O Comandante
O ano de 1988 era a grande promessa de minha vida, estava convencido de que quem passara por tudo o que eu havia passado não teria nenhum problema nas fileiras do Exército. E o grande dia havia chegado, meus olhos estavam brilhantes outra vez, lembro o quanto foi importante à possibilidade de servir. Com certeza outros tantos que ali estavam tinham o mesmo sentimento enquanto aguardavam o comunicado de quem ficaria ou seria dispensado naquele mesmo dia.

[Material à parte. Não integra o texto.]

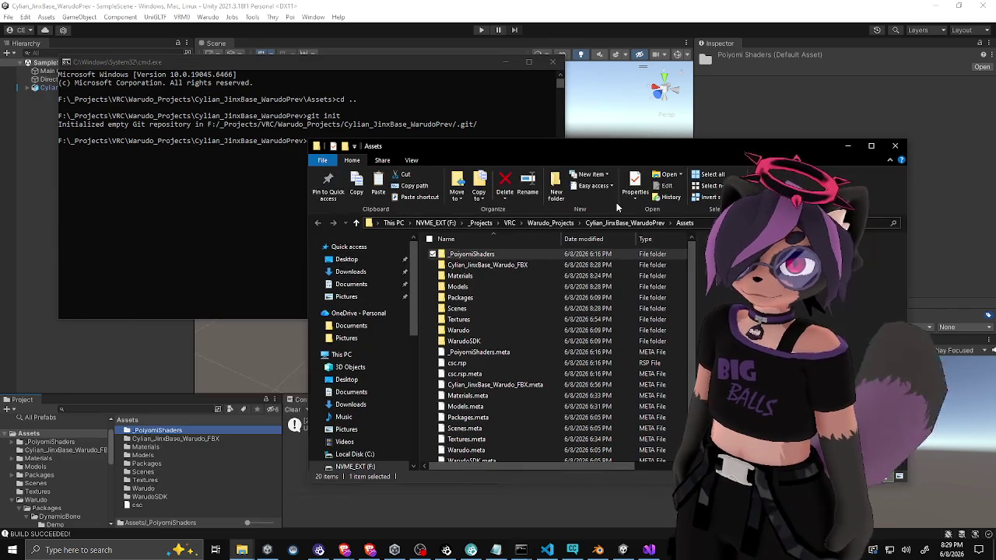
click(555, 223)
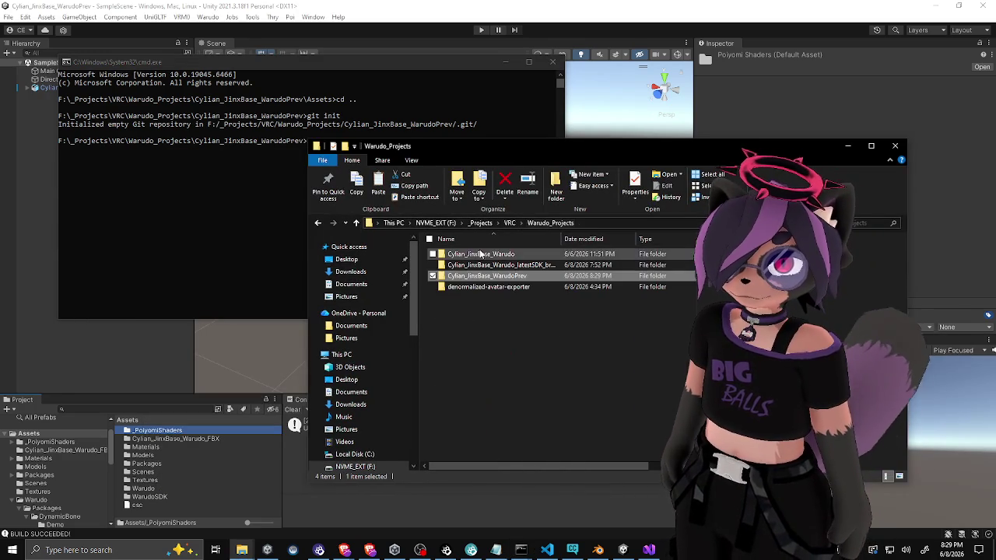
double_click(476, 264)
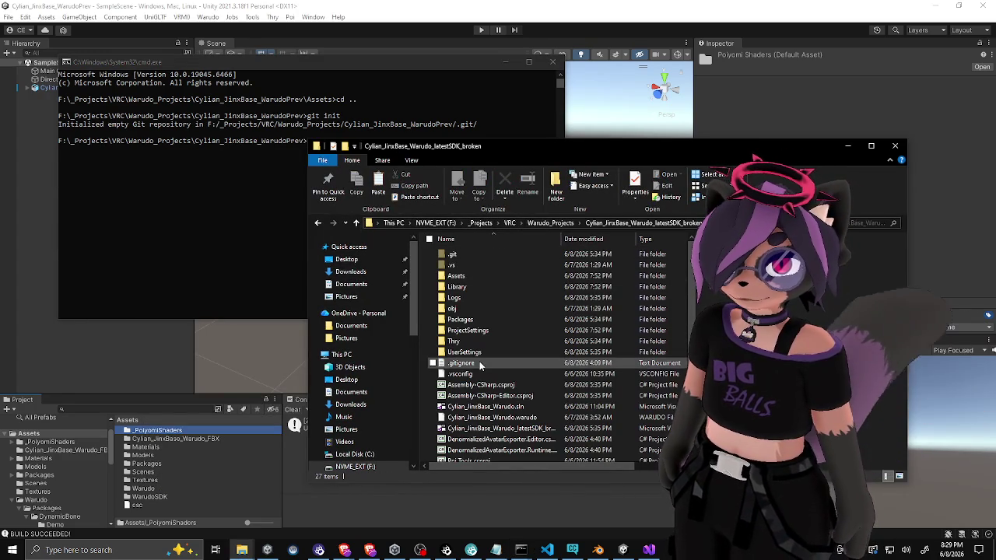
click(479, 363)
click(561, 225)
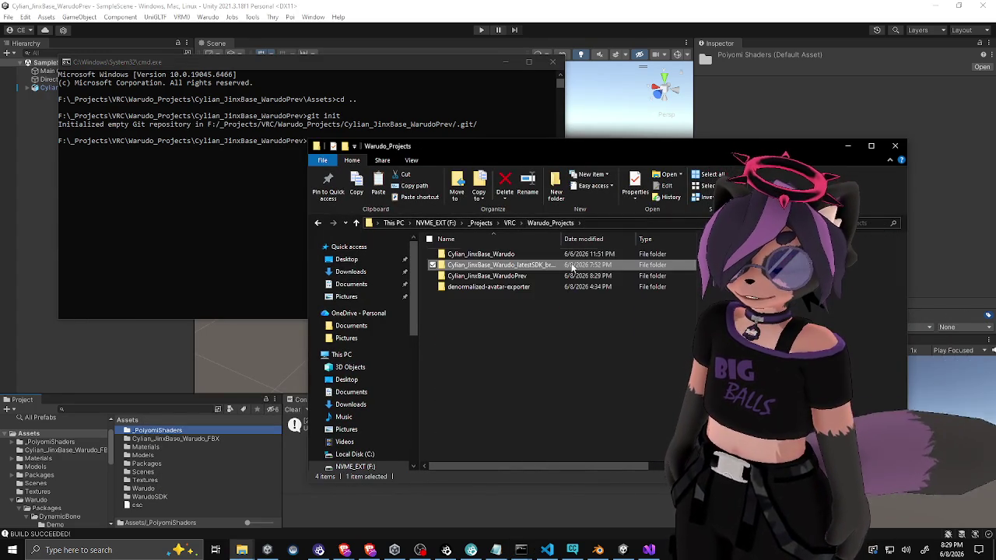
double_click(500, 276)
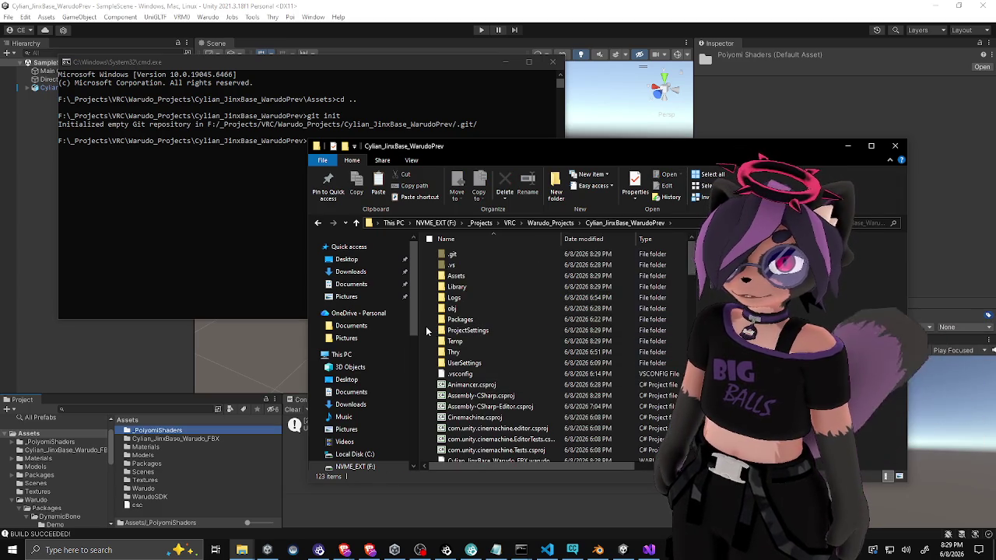
key(ctrl+v)
Step: Stage all project files with git add . and commit them with the message 'initial'
click(237, 249)
text(git status)
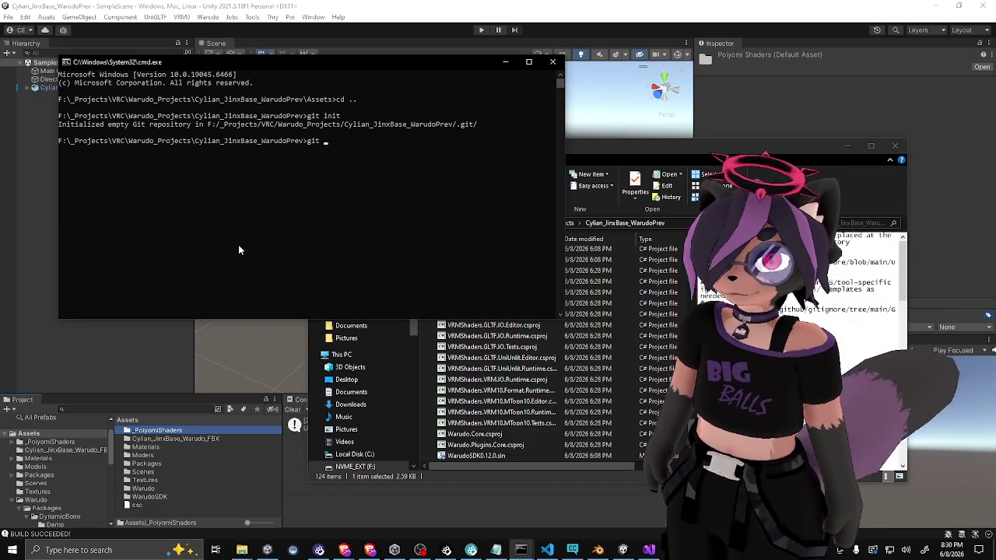
key(Return)
text(git add .)
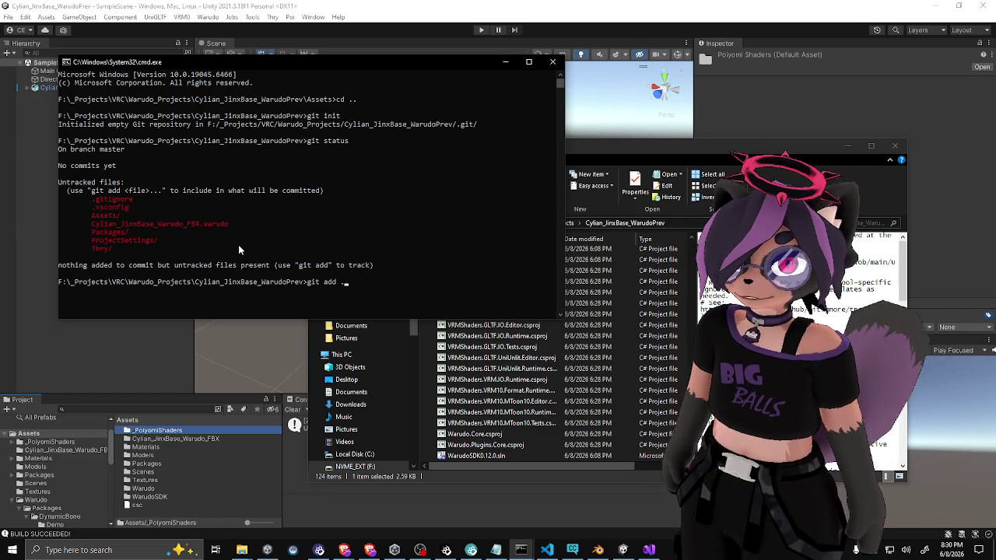
key(Return)
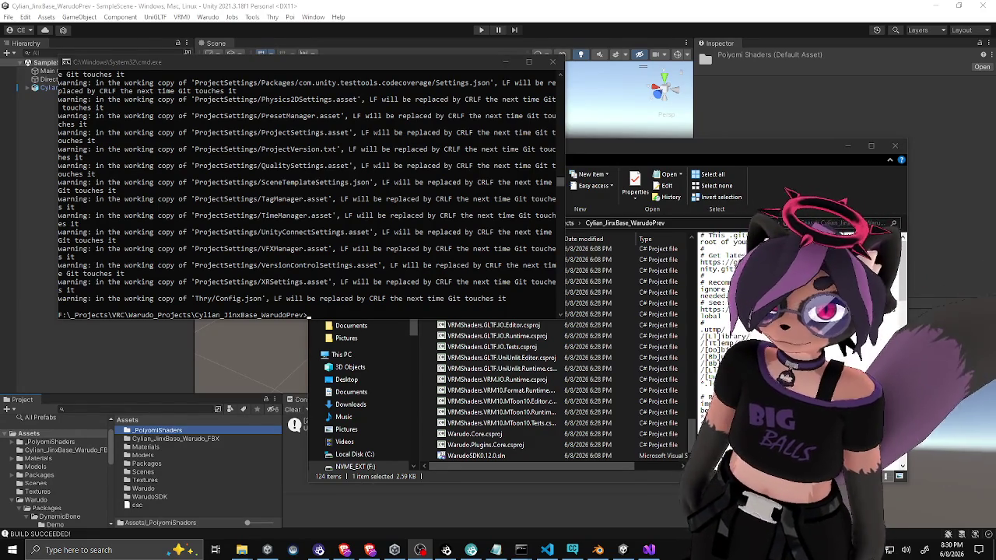
click(312, 244)
text(cls)
key(Return)
text(git status)
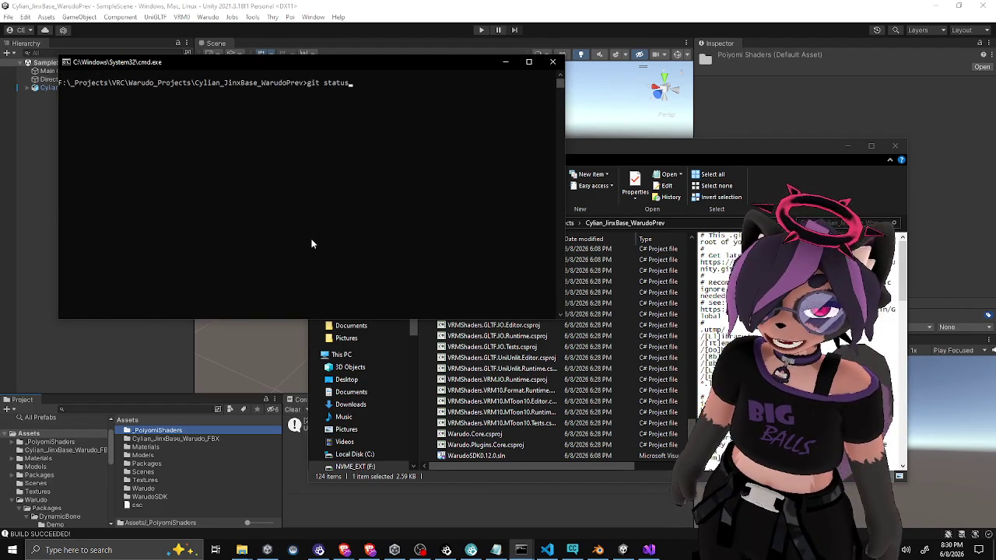
key(Return)
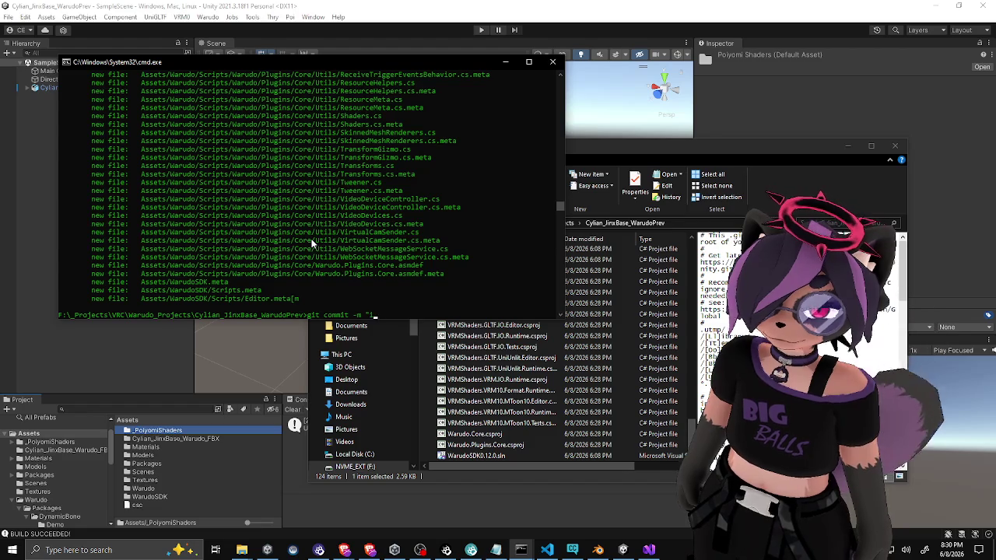
text(initial")
key(Return)
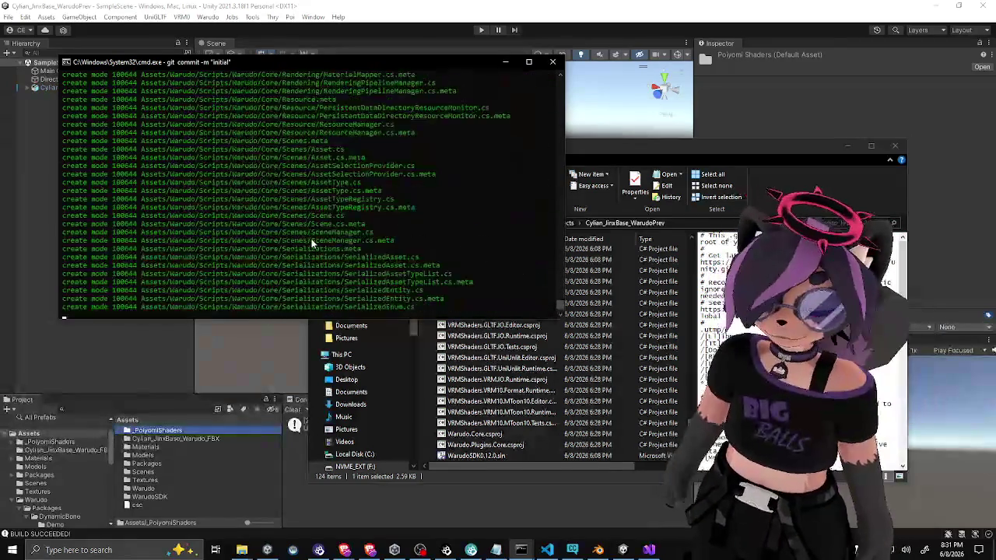
Step: Check git status and git log to confirm a clean working tree and the 'initial' commit
text(git status)
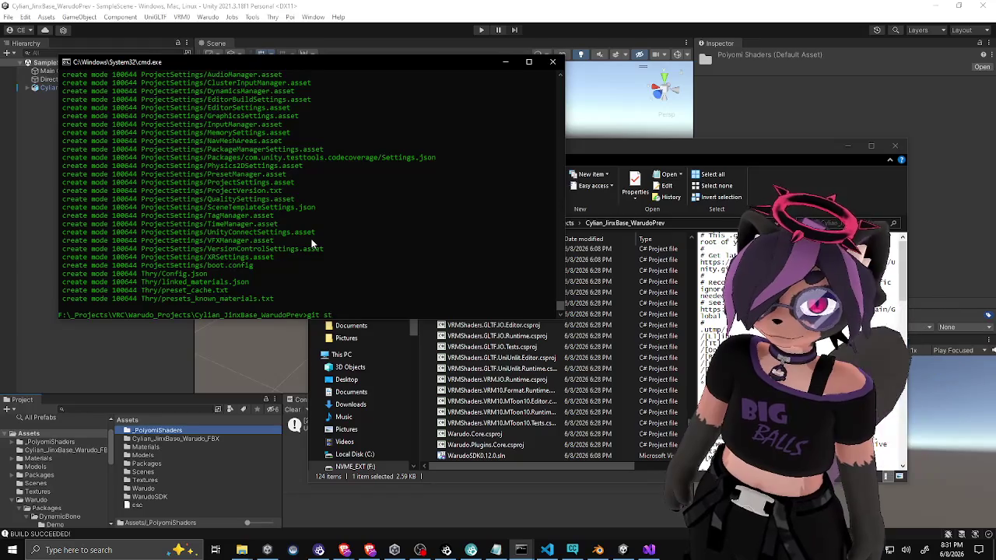
key(Return)
text(cls)
key(Return)
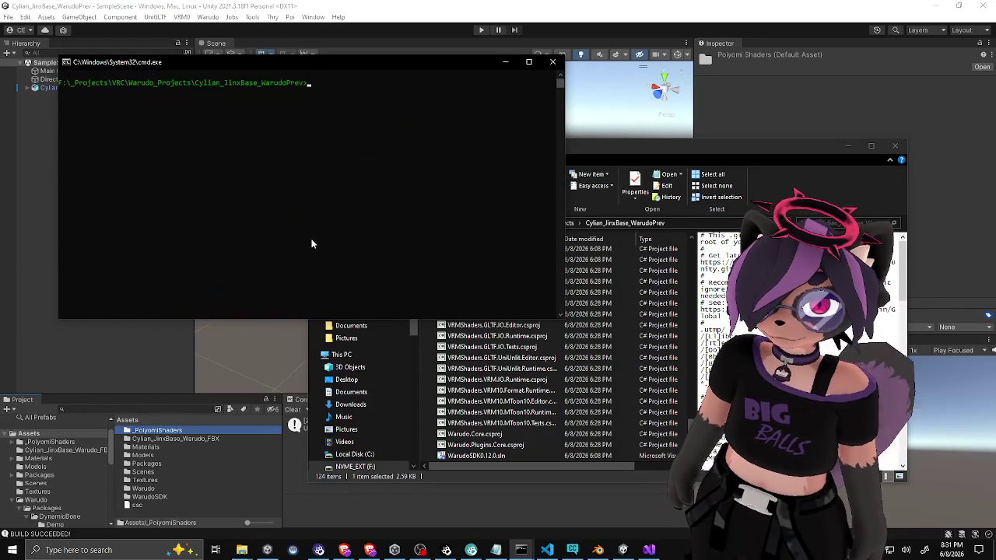
text(git)
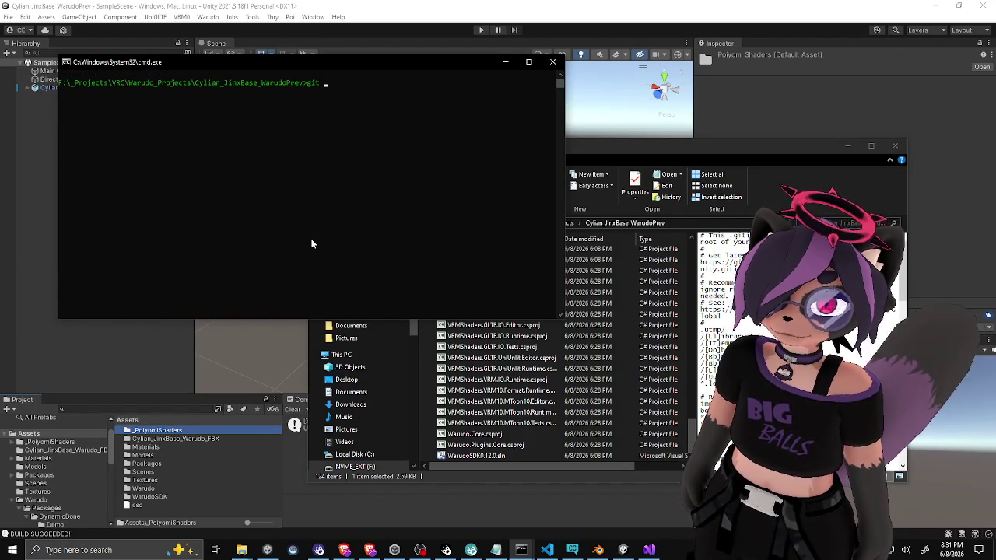
text( add .)
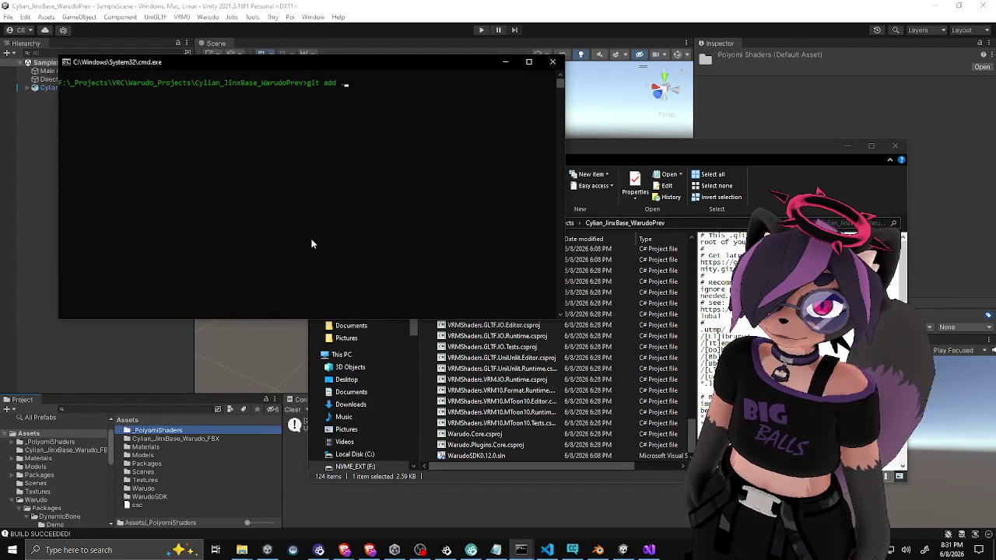
key(Return)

Não tardou muito para que entrasse um homem claro, com a farda impecável; tinha sobre seus ombros algumas estrelas e o respeito de todos os que nos cuidavam na sala fria da seleção dos conscritos, como nos chamavam. Com uma lista nas mãos foi chamando nome por nome todos os que estavam presentes. A cada nome chamado, meu coração batia mais forte. Após algum tempo meu estado era desesperador, até que meu nome foi pronunciado, porém para a reserva, por excesso de contingente. Minha garganta estava seca, mesmo assim reuni forças e perguntei ao homem quase intocável o que eu deveria fazer para servir ao Exército Brasileiro. Com certo desprezo, ao mesmo tempo em que transparecia um olhar de admiração pela coragem mostrada com tanto afinco, pediu a um dos militares que se postava a sua retaguarda que me levasse a sua sala e permanecesse aguardando sua chegada. Quando me dirigia acompanhado pelo militar tinha a certeza de que uma nova esperança havia surgido, minha fé era monstruosa, não me permitiria a desistência. Aquele lugar era o início da minha nova vida. Tão logo entrei na sala, percebi pelas fotos e certificados espalhados por toda a parede que aquele homem que minutos atrás eu havia abordado se tratava do comandante da unidade, Maj. Edson Shualb.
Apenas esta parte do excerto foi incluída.